▸ **Task directions**
Whenever a line in the entries includes the word "képet", copy that line out.

▬▬▬▬▬▬▬▬▬▬

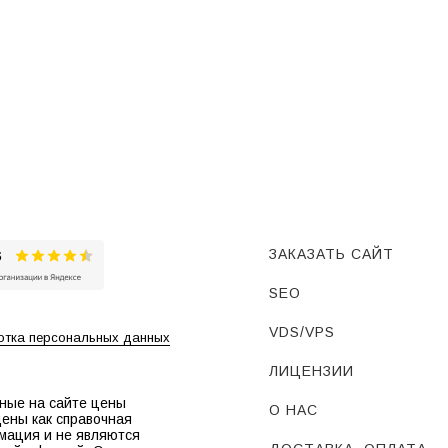
ЗАКАЗАТЬ САЙТ
SEO
VDS/VPS
тка персональных данных
ЛИЦЕНЗИИ
ные на сайте цены
О НАС
ены как справочная
мация и не являются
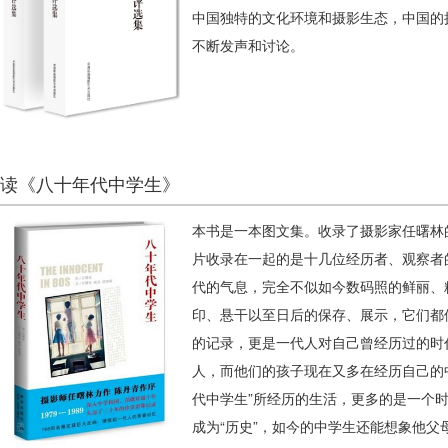
中国独特的文化环境和摄影生态，中国的
不断发声和讨论。
读《八十年代中学生》
本书是一本图文集。收录了摄影家任曙林
片收录在一起的是十几位经历者、观察者
代的气息，完全不似如今数码照的鲜丽、
印、悬干以至日后的保存、展示，它们都
的记录，更是一代人对自己曾经历过的时
人，而他们的孩子现在又多在经历自己的
代中学生”所经历的生活，更多的是一个
成为“历史”，如今的中学生还能想象他父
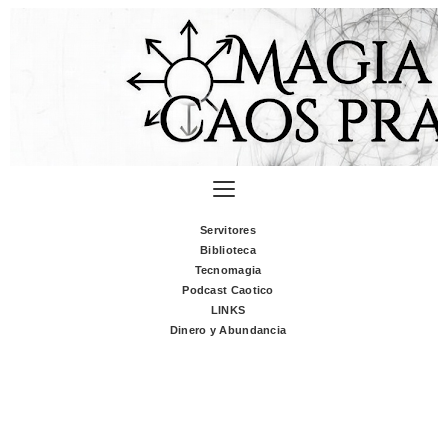
Servitores
Biblioteca
Tecnomagia
Podcast Caotico
LINKS
Dinero y Abundancia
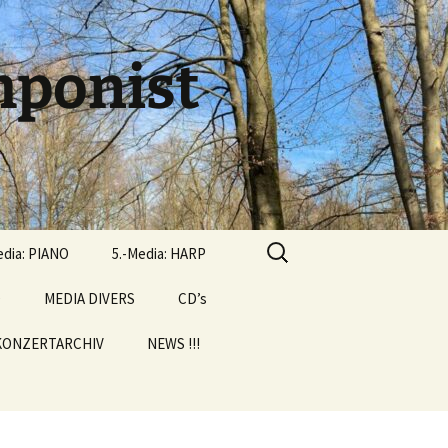
ponist
Suchen
edia: PIANO
5.-Media: HARP
nach:
D
MEDIA DIVERS
CD’s
KONZERTARCHIV
NEWS !!!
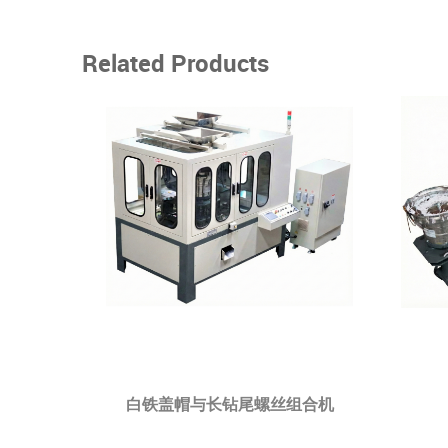
Related Products
白铁盖帽与长钻尾螺丝组合机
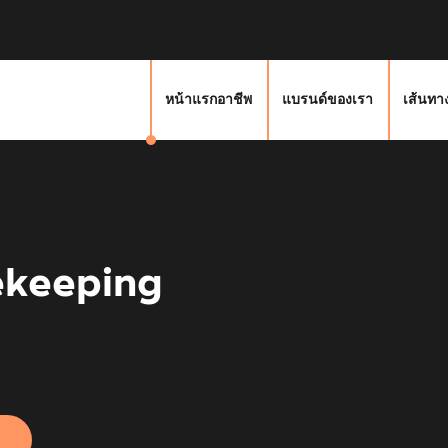
หน้าแรกอาชีพ
แบรนด์ของเรา
เส้นทา
keeping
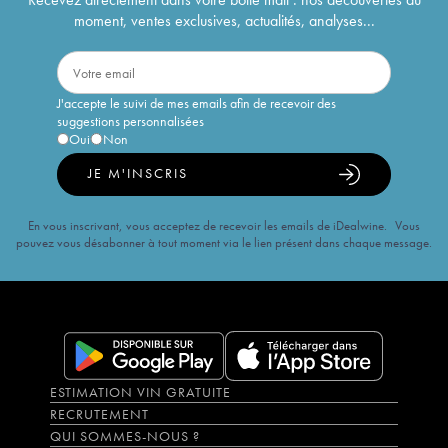
moment, ventes exclusives, actualités, analyses...
J'accepte le suivi de mes emails afin de recevoir des
suggestions personnalisées
Oui
Non
JE M'INSCRIS
En vous inscrivant, vous acceptez de recevoir les emails de iDealwine. Vous
pouvez vous désabonner à tout moment via le lien présent dans chaque message.
ESTIMATION VIN GRATUITE
RECRUTEMENT
QUI SOMMES-NOUS ?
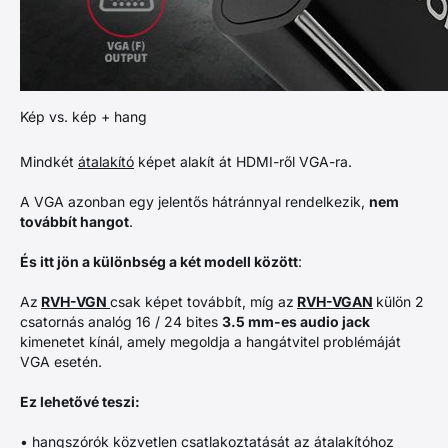
Kép vs. kép + hang
Mindkét
átalakító
képet alakít át HDMI-ről VGA-ra.
A VGA azonban egy jelentős hátránnyal rendelkezik,
nem
továbbít hangot
.
És itt jön a különbség a két modell között
:
Az
RVH-VGN
csak képet továbbít, míg az
RVH-VGAN
külön 2
csatornás analóg 16 / 24 bites
3.5 mm-es audio jack
kimenetet kínál, amely megoldja a hangátvitel problémáját
VGA esetén.
Ez lehetővé teszi:
• hangszórók közvetlen csatlakoztatását az átalakítóhoz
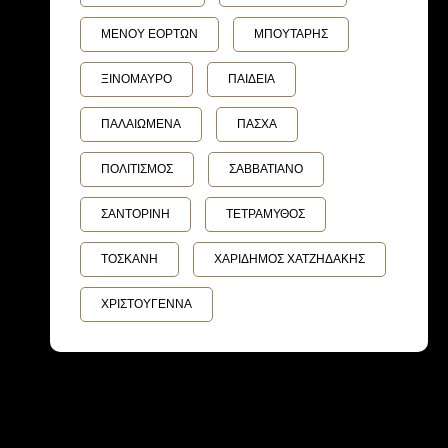
ΜΕΝΟΥ ΕΟΡΤΩΝ
ΜΠΟΥΤΑΡΗΣ
ΞΙΝΟΜΑΥΡΟ
ΠΑΙΔΕΙΑ
ΠΑΛΑΙΩΜΕΝΑ
ΠΑΣΧΑ
ΠΟΛΙΤΙΣΜΟΣ
ΣΑΒΒΑΤΙΑΝΟ
ΣΑΝΤΟΡΙΝΗ
ΤΕΤΡΑΜΥΘΟΣ
ΤΟΣΚΑΝΗ
ΧΑΡΙΔΗΜΟΣ ΧΑΤΖΗΔΑΚΗΣ
ΧΡΙΣΤΟΥΓΕΝΝΑ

▬▬▬▬▬▬▬▬▬▬

▸ **Task response**
képet alakít át HDMI-ről VGA-ra.
csak képet továbbít, míg az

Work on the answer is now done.